Raju’s education was solely on a state scholarship. He made his way to IIT Delhi. His broken English and shy persona earned him great titles like ‘speechless’ and his group of friends was known as ‘the quota group’. The mechanical engineering class had only one girl, Jhumpa, an Adivasi girl from Jharkhand who was also on a state scholarship. Jhumpa often reminded Raju of his friend Ghuniya at school, who could easily maths problems in class 8 while they sat on the floor and passed time. She left school soon after that. Her family unlike Raju’s mother, couldn’t suffer the violence inflicted by the upper caste villagers on them. He never saw her again.
Jhumpa and his mother became the main reason for him to push harder. Once, as he sat beside Jhumpa, he noticed how stressed she seemed. As she was working on the register, he leaned and asked her, “Hey, do you understand the theory written in English or did you get the translated version from the library?”
With hesitation, Jhumpa replied, “It’s not a problem, I can understand it.”
“But how do you not face a problem?” Raju asked again. Irritated, Jhumpa replied, “I am self-taught in English! I did both along with all the work I was expected to do”.
She returned to her work while Raju, remembering Ghuniya, grew more thoughtful. Soon Jhumpa left and the IITians of the top schools jeered behind her, “Man, there are no pretty girls in the class. Look at her! The desert has a cactus but no dates!” Raju saw Jhumpa walking with her head held high, just like his mother who managed to survive every ordeal alone for years.
One day while sitting in the canteen, he saw Jhumpa with a copy of ‘Ruby Bridges Goes To School’, borrowed from the Dyal Singh public library, behind the IIT Delhi campus. He moved towards her and sat beside her; this time she did not show any discomfort and gave him a faint smile. Raju did not speak and Jhumpa found his civility surprising in the midst of all the toxic masculinity of the boys in her class.
Suddenly she said, “Hey, this is a really nice book!”
“Really? Why?” Raju asked.
“Why? Ruby Bridges’ story is so inspiring. I mean, she was the first black woman to go to an all-white elite school while the white parents spit and threw stones at her. Such a little warrior!”

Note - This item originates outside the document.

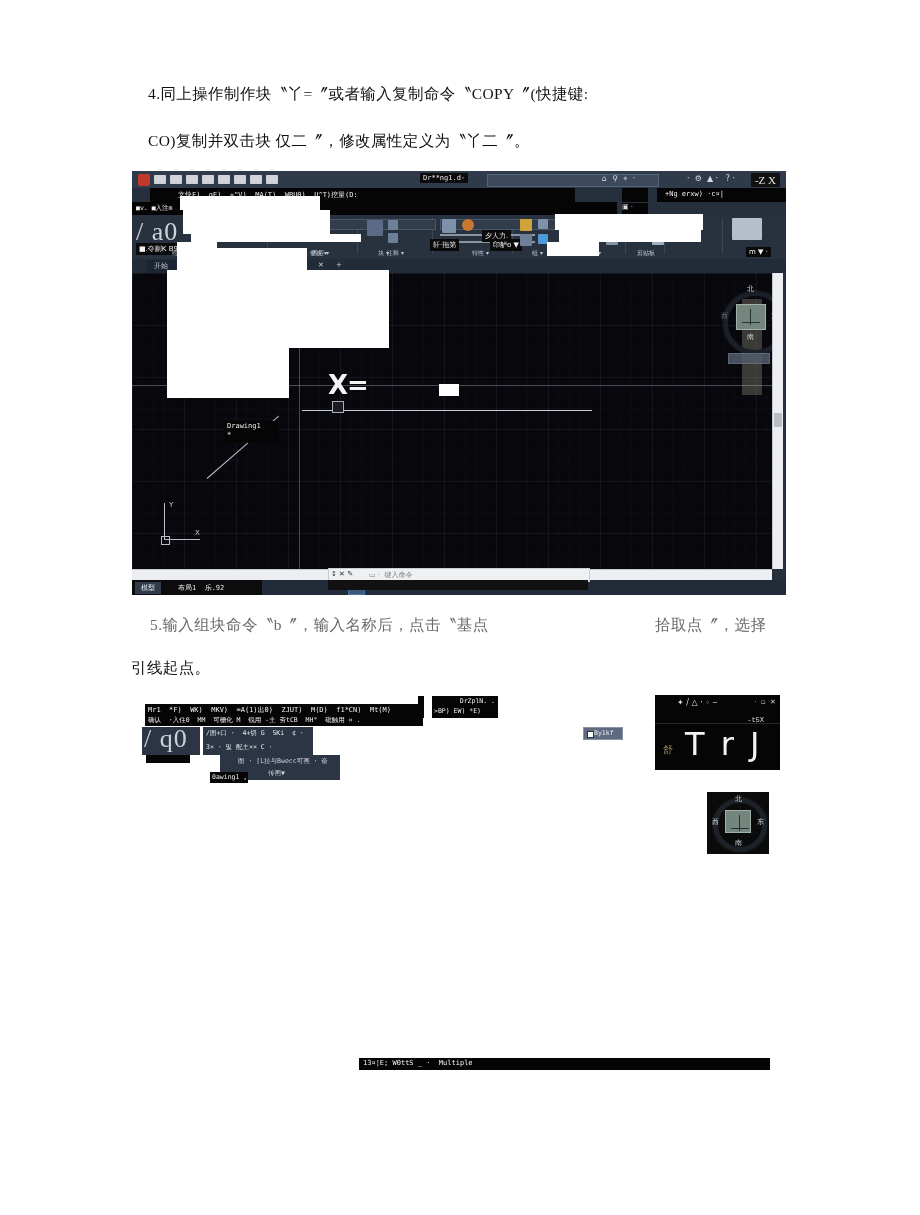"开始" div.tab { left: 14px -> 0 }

Raju smiled and said, “Just look around. We still have so many Rubys walking around every day. No one publishes anything about them.” Jhumpa’s voice became heavy, she stared at the book for long enough and said, “Our country is not the USA. The Rubys were beaten with stones and steel.” She got up and walked away, dropping her plastic plate in the dustbin. Holding her book, Raju noticed that the sun shone really bright that day too.
Jhumpa and Raju successfully completed working on a Japanese power management project. The institution asked them to have their pictures taken to be published on the cover of India Today’s student edition as the success story of the month. The management issued a strict mandate to them to smile and wear decent clothes a week before the shoot. Raju wore the purple shirt that his mother had gotten for him before he left for Patna to prepare for his exam. It was something he had worn only on special occasions.
That day he carried a brown jute bag which his father used to carry tools to cut and shape wood. He sat on the assigned spot and Jhumpa sat beside him in a crisp orange kurta. The kurta was given to her mother on Diwali by her employers and had been previously owned by their daughter. Raju and Jhumpa sat together, the sun shining on them brighter than ever, as they stared at the camera and kept smiling to get that perfect shot till their jaws hurt. For the first time, the magazine editor got a good cover photo for his front cover.